Stream a Direct LLM Call

llm.call(...) still returns the final assembled result. Use llm.stream_events(...) when you want to iterate over chunks as they arrive while keeping the structured event payload:

python

from crewai import LLM


llm = LLM(model="gpt-4o-mini")
stream = llm.stream_events(
    messages=[
        {
            "role": "user",
            "content": "Explain CrewAI streaming in two short sentences.",
        }
    ]
)

with stream:
    for chunk in stream:
        print(chunk.content, end="", flush=True)

result = stream.result

llm.stream_events(...) temporarily enables streaming for the wrapped call and restores the LLM's previous stream setting afterward. Provider integrations continue to emit the underlying LLM stream events; this helper provides a common iterator API over those events for every LLM provider.

Conversational Turns

Conversational Flows can stream one user turn with stream_turn():

python

from crewai import Flow
from crewai.experimental.conversational import ConversationConfig, ConversationState


@ConversationConfig(llm="gpt-4o-mini", defer_trace_finalization=True)
class ChatFlow(Flow[ConversationState]):
    conversational = True


flow = ChatFlow()
stream = flow.stream_turn("What can you help me with?", session_id="session-1")

with stream:
    for frame in stream.events:
        if frame.channel == "llm" and frame.type == "llm_stream_chunk":
            print(frame.content, end="", flush=True)

reply = stream.result

During stream_turn(), the built-in conversational answer path enables LLM token streaming for that turn and restores the LLM's previous stream setting afterward. Custom route handlers that create their own agents or LLM instances should configure those LLMs for streaming if they need token-level output.

Cleanup

Use the session as a context manager when possible.
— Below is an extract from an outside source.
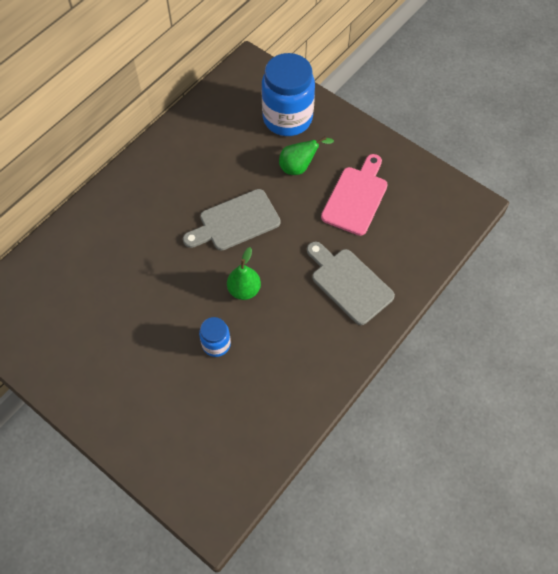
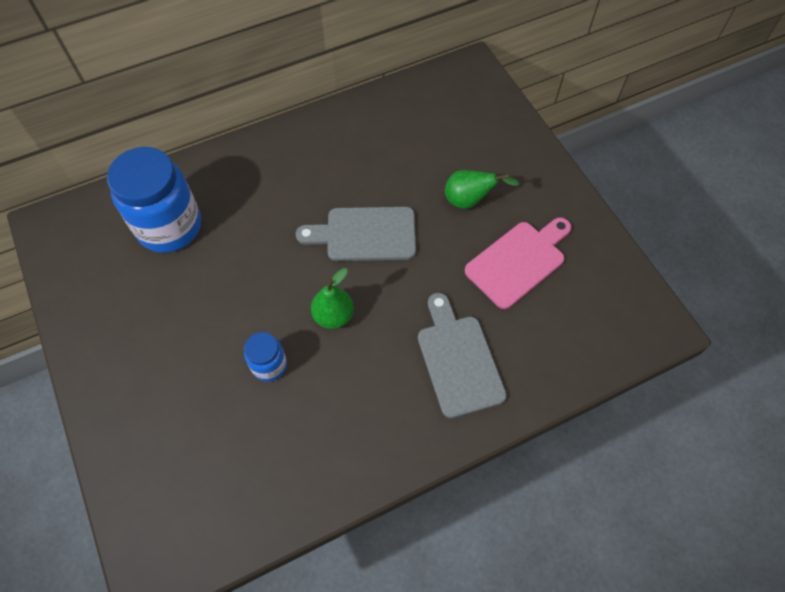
camera: 25 degrees right, 0 degrees up
blue jar [262,53,315,136] -> blue jar moved to [107,147,201,253]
If a client disconnects before the stream is exhausted, close the session explicitly:

python

stream = flow.stream_events()

try:
    for frame in stream.events:
        print(frame.type)
finally:
    if not stream.is_exhausted:
        stream.close()

For async streams, use await stream.aclose().

Legacy Chunk Streaming

Crew streaming with stream=True still returns the chunk-oriented CrewStreamingOutput API described in Streaming Crew Execution. Direct llm.call(...) still returns the final LLM result. The frame contract is intended for runtimes that need a stable event envelope across Flows, direct LLM calls, conversational turns, tools, and messages.